Count the rows below that contain the string "lightweight", and reply with the number alone.

*Collected data*
==*==

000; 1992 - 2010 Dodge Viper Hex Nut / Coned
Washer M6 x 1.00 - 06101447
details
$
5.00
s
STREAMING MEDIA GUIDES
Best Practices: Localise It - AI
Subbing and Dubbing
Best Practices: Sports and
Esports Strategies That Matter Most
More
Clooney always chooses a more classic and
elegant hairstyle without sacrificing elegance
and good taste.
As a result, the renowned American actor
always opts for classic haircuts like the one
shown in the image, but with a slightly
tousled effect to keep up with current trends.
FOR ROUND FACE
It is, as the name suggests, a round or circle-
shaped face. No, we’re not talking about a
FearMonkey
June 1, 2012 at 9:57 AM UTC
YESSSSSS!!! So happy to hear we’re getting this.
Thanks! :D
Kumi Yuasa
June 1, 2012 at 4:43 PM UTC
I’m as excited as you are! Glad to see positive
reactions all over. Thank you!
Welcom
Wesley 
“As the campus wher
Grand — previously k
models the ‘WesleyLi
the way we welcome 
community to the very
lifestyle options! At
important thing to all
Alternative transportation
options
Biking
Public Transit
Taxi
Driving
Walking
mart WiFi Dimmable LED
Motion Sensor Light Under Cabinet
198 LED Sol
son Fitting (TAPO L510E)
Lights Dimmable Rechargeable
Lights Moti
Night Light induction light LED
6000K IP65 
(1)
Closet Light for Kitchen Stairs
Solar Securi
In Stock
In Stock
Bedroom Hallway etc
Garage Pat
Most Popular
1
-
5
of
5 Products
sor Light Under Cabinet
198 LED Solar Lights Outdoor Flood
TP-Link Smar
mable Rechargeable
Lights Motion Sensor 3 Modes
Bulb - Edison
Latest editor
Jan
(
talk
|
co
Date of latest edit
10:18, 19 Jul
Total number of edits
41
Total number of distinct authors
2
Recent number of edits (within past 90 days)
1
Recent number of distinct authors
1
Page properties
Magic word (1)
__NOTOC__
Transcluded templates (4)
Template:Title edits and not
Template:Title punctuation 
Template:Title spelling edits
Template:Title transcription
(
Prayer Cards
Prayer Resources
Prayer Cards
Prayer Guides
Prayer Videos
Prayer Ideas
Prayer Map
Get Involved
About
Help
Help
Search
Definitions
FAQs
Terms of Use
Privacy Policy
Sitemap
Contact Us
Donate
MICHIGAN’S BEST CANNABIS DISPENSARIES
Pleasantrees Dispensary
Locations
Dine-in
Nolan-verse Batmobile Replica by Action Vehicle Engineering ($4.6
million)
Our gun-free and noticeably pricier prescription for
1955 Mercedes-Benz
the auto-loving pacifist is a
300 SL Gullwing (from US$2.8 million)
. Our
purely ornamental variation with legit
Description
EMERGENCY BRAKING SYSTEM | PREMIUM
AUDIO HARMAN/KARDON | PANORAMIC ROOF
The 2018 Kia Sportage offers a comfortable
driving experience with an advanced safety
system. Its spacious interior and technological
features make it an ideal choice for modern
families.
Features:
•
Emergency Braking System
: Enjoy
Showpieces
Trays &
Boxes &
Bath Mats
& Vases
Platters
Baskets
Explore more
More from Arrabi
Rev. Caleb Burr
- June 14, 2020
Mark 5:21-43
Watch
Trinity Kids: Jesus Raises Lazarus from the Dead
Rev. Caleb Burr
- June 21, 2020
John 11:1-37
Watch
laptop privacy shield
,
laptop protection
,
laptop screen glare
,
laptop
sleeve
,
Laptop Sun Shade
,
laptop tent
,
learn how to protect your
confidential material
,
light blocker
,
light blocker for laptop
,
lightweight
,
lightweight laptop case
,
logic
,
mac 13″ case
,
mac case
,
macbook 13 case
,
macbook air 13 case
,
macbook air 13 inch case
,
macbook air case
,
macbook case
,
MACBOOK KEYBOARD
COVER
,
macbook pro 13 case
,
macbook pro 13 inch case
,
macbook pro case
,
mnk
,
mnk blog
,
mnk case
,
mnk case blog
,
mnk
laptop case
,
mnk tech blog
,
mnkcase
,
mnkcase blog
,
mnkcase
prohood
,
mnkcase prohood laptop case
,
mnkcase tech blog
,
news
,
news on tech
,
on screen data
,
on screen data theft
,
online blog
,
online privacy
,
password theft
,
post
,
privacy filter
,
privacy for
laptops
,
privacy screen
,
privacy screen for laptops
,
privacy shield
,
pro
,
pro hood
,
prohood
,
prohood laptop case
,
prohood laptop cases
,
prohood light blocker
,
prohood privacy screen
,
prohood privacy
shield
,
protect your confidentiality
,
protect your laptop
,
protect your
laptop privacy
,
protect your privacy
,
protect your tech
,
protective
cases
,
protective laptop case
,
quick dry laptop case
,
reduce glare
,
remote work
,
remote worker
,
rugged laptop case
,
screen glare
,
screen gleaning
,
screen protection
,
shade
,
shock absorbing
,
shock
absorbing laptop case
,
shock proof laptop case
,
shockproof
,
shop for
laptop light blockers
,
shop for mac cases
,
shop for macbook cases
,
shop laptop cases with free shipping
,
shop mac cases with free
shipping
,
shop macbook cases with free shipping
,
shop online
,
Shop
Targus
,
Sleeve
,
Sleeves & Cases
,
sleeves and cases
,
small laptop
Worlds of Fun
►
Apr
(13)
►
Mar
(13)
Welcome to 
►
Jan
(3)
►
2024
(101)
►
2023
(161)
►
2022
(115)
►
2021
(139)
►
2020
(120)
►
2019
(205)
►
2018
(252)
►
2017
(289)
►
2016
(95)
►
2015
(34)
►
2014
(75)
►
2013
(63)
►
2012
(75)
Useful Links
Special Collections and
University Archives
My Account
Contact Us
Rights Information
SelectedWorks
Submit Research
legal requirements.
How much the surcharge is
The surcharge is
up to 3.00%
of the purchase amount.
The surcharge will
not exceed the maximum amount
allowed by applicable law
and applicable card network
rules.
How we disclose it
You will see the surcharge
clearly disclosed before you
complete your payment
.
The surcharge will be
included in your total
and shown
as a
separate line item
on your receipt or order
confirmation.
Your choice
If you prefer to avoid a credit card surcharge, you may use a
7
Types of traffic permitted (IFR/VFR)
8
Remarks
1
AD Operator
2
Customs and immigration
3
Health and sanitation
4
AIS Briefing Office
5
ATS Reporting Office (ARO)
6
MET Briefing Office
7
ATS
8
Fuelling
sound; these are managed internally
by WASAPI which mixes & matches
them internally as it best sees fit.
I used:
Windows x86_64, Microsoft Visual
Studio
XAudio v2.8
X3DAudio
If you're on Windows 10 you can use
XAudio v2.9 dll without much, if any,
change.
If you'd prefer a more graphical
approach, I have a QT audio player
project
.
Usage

==*==

*EXPECTED ANSWER*
2